(Saved data entries)
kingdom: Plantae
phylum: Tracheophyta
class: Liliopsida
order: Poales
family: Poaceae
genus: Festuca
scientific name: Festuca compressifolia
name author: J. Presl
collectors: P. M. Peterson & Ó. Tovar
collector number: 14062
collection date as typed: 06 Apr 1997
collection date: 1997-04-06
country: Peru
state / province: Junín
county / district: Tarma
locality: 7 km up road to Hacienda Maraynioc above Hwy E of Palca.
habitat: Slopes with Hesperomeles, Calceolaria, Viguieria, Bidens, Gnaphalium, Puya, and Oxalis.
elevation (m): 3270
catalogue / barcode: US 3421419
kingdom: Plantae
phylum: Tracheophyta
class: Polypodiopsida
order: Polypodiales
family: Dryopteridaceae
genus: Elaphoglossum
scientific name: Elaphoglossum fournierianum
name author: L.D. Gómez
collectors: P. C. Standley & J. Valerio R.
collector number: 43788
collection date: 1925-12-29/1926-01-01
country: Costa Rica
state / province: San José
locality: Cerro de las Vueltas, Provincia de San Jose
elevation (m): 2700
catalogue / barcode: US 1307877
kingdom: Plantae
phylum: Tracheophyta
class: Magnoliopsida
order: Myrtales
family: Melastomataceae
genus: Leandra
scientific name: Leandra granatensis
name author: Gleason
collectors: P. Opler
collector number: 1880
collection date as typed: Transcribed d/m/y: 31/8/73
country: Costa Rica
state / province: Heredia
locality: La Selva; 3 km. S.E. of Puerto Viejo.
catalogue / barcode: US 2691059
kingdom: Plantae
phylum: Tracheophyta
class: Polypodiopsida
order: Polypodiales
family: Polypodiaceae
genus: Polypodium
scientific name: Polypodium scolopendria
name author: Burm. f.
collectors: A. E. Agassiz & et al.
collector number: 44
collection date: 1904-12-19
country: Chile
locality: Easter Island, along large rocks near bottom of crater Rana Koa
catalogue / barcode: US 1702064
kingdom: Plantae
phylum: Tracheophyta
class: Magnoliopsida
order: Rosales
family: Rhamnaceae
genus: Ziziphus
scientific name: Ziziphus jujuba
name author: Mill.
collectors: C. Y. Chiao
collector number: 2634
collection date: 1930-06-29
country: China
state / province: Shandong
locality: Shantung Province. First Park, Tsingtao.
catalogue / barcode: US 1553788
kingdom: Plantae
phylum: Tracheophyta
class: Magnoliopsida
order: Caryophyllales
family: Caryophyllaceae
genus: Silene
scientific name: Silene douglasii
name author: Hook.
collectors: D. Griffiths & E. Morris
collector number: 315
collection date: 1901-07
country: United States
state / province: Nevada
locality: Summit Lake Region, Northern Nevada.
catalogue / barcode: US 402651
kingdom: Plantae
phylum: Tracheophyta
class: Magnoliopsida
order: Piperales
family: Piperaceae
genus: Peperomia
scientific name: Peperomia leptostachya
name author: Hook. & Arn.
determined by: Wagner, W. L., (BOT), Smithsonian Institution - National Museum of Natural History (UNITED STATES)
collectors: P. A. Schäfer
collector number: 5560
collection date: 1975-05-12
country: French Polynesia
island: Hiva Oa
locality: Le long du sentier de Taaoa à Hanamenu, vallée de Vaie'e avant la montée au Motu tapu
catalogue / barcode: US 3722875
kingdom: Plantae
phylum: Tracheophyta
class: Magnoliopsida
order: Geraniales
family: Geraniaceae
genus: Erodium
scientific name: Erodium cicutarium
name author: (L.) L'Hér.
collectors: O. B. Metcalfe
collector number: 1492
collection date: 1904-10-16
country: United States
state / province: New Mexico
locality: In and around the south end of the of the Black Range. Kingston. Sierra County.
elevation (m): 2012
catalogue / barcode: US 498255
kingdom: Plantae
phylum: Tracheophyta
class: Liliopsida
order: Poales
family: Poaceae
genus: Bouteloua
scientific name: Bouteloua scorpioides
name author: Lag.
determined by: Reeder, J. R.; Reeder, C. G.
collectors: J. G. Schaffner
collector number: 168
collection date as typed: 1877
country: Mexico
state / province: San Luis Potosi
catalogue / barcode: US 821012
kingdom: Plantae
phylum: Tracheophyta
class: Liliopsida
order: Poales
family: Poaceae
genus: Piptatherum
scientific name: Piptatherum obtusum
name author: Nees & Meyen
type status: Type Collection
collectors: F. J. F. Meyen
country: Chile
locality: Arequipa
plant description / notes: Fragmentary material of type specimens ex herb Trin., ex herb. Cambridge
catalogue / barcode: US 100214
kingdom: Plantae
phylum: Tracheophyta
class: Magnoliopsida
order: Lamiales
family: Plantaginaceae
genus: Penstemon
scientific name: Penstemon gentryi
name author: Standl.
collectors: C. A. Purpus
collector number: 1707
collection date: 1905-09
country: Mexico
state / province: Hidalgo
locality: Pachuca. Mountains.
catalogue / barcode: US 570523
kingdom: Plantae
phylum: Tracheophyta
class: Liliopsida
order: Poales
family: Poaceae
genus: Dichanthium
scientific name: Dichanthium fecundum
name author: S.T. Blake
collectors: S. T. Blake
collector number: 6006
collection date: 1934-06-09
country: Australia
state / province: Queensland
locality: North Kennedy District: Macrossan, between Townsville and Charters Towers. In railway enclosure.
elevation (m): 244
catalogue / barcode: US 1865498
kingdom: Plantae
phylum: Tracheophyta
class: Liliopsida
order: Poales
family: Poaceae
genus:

#### [STATED TASK]
Reproduce every line of the material above verbatim, in the same order and without any change.

#### [EXERCISE OUTPUT]
kingdom: Plantae
phylum: Tracheophyta
class: Liliopsida
order: Poales
family: Poaceae
genus: Festuca
scientific name: Festuca compressifolia
name author: J. Presl
collectors: P. M. Peterson & Ó. Tovar
collector number: 14062
collection date as typed: 06 Apr 1997
collection date: 1997-04-06
country: Peru
state / province: Junín
county / district: Tarma
locality: 7 km up road to Hacienda Maraynioc above Hwy E of Palca.
habitat: Slopes with Hesperomeles, Calceolaria, Viguieria, Bidens, Gnaphalium, Puya, and Oxalis.
elevation (m): 3270
catalogue / barcode: US 3421419
kingdom: Plantae
phylum: Tracheophyta
class: Polypodiopsida
order: Polypodiales
family: Dryopteridaceae
genus: Elaphoglossum
scientific name: Elaphoglossum fournierianum
name author: L.D. Gómez
collectors: P. C. Standley & J. Valerio R.
collector number: 43788
collection date: 1925-12-29/1926-01-01
country: Costa Rica
state / province: San José
locality: Cerro de las Vueltas, Provincia de San Jose
elevation (m): 2700
catalogue / barcode: US 1307877
kingdom: Plantae
phylum: Tracheophyta
class: Magnoliopsida
order: Myrtales
family: Melastomataceae
genus: Leandra
scientific name: Leandra granatensis
name author: Gleason
collectors: P. Opler
collector number: 1880
collection date as typed: Transcribed d/m/y: 31/8/73
country: Costa Rica
state / province: Heredia
locality: La Selva; 3 km. S.E. of Puerto Viejo.
catalogue / barcode: US 2691059
kingdom: Plantae
phylum: Tracheophyta
class: Polypodiopsida
order: Polypodiales
family: Polypodiaceae
genus: Polypodium
scientific name: Polypodium scolopendria
name author: Burm. f.
collectors: A. E. Agassiz & et al.
collector number: 44
collection date: 1904-12-19
country: Chile
locality: Easter Island, along large rocks near bottom of crater Rana Koa
catalogue / barcode: US 1702064
kingdom: Plantae
phylum: Tracheophyta
class: Magnoliopsida
order: Rosales
family: Rhamnaceae
genus: Ziziphus
scientific name: Ziziphus jujuba
name author: Mill.
collectors: C. Y. Chiao
collector number: 2634
collection date: 1930-06-29
country: China
state / province: Shandong
locality: Shantung Province. First Park, Tsingtao.
catalogue / barcode: US 1553788
kingdom: Plantae
phylum: Tracheophyta
class: Magnoliopsida
order: Caryophyllales
family: Caryophyllaceae
genus: Silene
scientific name: Silene douglasii
name author: Hook.
collectors: D. Griffiths & E. Morris
collector number: 315
collection date: 1901-07
country: United States
state / province: Nevada
locality: Summit Lake Region, Northern Nevada.
catalogue / barcode: US 402651
kingdom: Plantae
phylum: Tracheophyta
class: Magnoliopsida
order: Piperales
family: Piperaceae
genus: Peperomia
scientific name: Peperomia leptostachya
name author: Hook. & Arn.
determined by: Wagner, W. L., (BOT), Smithsonian Institution - National Museum of Natural History (UNITED STATES)
collectors: P. A. Schäfer
collector number: 5560
collection date: 1975-05-12
country: French Polynesia
island: Hiva Oa
locality: Le long du sentier de Taaoa à Hanamenu, vallée de Vaie'e avant la montée au Motu tapu
catalogue / barcode: US 3722875
kingdom: Plantae
phylum: Tracheophyta
class: Magnoliopsida
order: Geraniales
family: Geraniaceae
genus: Erodium
scientific name: Erodium cicutarium
name author: (L.) L'Hér.
collectors: O. B. Metcalfe
collector number: 1492
collection date: 1904-10-16
country: United States
state / province: New Mexico
locality: In and around the south end of the of the Black Range. Kingston. Sierra County.
elevation (m): 2012
catalogue / barcode: US 498255
kingdom: Plantae
phylum: Tracheophyta
class: Liliopsida
order: Poales
family: Poaceae
genus: Bouteloua
scientific name: Bouteloua scorpioides
name author: Lag.
determined by: Reeder, J. R.; Reeder, C. G.
collectors: J. G. Schaffner
collector number: 168
collection date as typed: 1877
country: Mexico
state / province: San Luis Potosi
catalogue / barcode: US 821012
kingdom: Plantae
phylum: Tracheophyta
class: Liliopsida
order: Poales
family: Poaceae
genus: Piptatherum
scientific name: Piptatherum obtusum
name author: Nees & Meyen
type status: Type Collection
collectors: F. J. F. Meyen
country: Chile
locality: Arequipa
plant description / notes: Fragmentary material of type specimens ex herb Trin., ex herb. Cambridge
catalogue / barcode: US 100214
kingdom: Plantae
phylum: Tracheophyta
class: Magnoliopsida
order: Lamiales
family: Plantaginaceae
genus: Penstemon
scientific name: Penstemon gentryi
name author: Standl.
collectors: C. A. Purpus
collector number: 1707
collection date: 1905-09
country: Mexico
state / province: Hidalgo
locality: Pachuca. Mountains.
catalogue / barcode: US 570523
kingdom: Plantae
phylum: Tracheophyta
class: Liliopsida
order: Poales
family: Poaceae
genus: Dichanthium
scientific name: Dichanthium fecundum
name author: S.T. Blake
collectors: S. T. Blake
collector number: 6006
collection date: 1934-06-09
country: Australia
state / province: Queensland
locality: North Kennedy District: Macrossan, between Townsville and Charters Towers. In railway enclosure.
elevation (m): 244
catalogue / barcode: US 1865498
kingdom: Plantae
phylum: Tracheophyta
class: Liliopsida
order: Poales
family: Poaceae
genus:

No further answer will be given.